Although Fairfax County lost more than $1 million the last time it installed red-light cameras, Virginia’s largest jurisdiction may soon bring them back.

Two members of the County Board of Supervisors suggested the idea at a meeting Tuesday and asked county staff to report back with options and recommendations for resurrecting the program.

“Raising revenue isn’t the point here,” said Supervisor Michael R. Frey (R-Sully), who made the motion with Chairman Sharon Bulova (D). “It’s about safety.”

Fairfax had red-light cameras at 10 intersections but did away with them in 2005, when the General Assembly decided not to renew a law giving local jurisdictions the authority to use the cameras.

The legislation was reinstated in 2007, but Fairfax chose not to restart its program for financial reasons. By then, the county had sold its cameras.

Frey said he suggested bringing back the cameras because of a recent study by the Insurance Institute for Highway Safety that looked at intersections in Arlington County. It found that cameras there dramatically improved safety, Frey said.

Since Fairfax last had the cameras, the county’s population and road congestion have increased but traffic patrols haven’t kept pace, Frey said. “This could be a solution.”

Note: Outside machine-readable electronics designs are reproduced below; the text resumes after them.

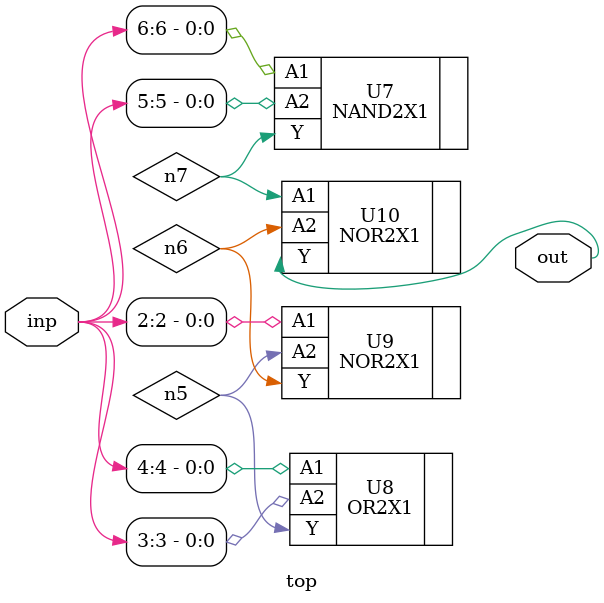
<source format=sv>


module top ( inp, out );
  input [6:0] inp;
  output out;
  wire   n5, n6, n7;

  NAND2X1 U7 ( .A1(inp[6]), .A2(inp[5]), .Y(n7) );
  OR2X1 U8 ( .A1(inp[4]), .A2(inp[3]), .Y(n5) );
  NOR2X1 U9 ( .A1(inp[2]), .A2(n5), .Y(n6) );
  NOR2X1 U10 ( .A1(n7), .A2(n6), .Y(out) );
endmodule


</source>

Nearly all jurisdictions in the Washington region use redlight cameras. Arlington has four, which it installed in 2010. Alexandria and Fairfax City started programs in 2011.

The District has roughly 50 red-light cameras. Tickets run offenders $150. In Montgomery and Prince George’s counties in Maryland, citations come with a $75 fine.

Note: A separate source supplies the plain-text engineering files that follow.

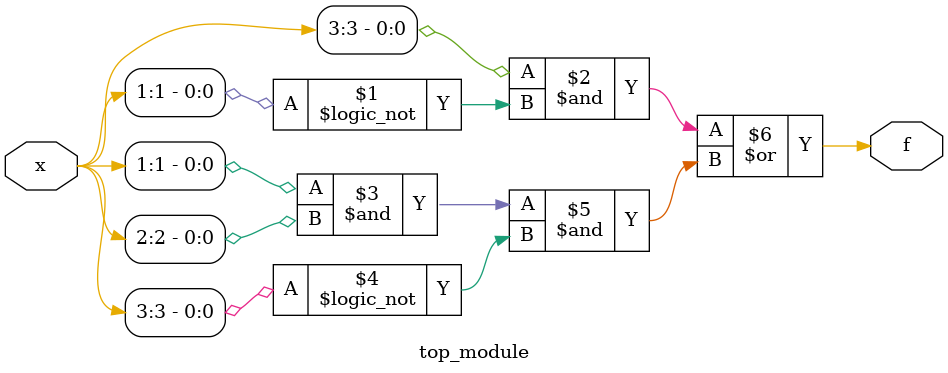
<source format=v>
module top_module (
    input [4:1] x, 
    output f );
    
    assign f = (x[3] & !x[1]) | (x[1] & x[2] & !x[3]);
    
endmodule

</source>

Under Virginia law, red-light camera tickets can’t exceed $50 and violations can’t be reported to the Department of Motor Vehicles or insurance companies. State law also says that local jurisdictions must warn drivers with signs at intersections that have cameras and that cities and counties may have no more than one camera for every 10,000 residents.

Frey said Fairfax lost money operating the cameras because they were so effective: Within a year of them being installed in 2002, the number of violations dropped off markedly.

Over four years, the camera program cost the county roughly $1.3 million more than it generated.

Bulova asked staff workers to include new cost projections when they report back to the board.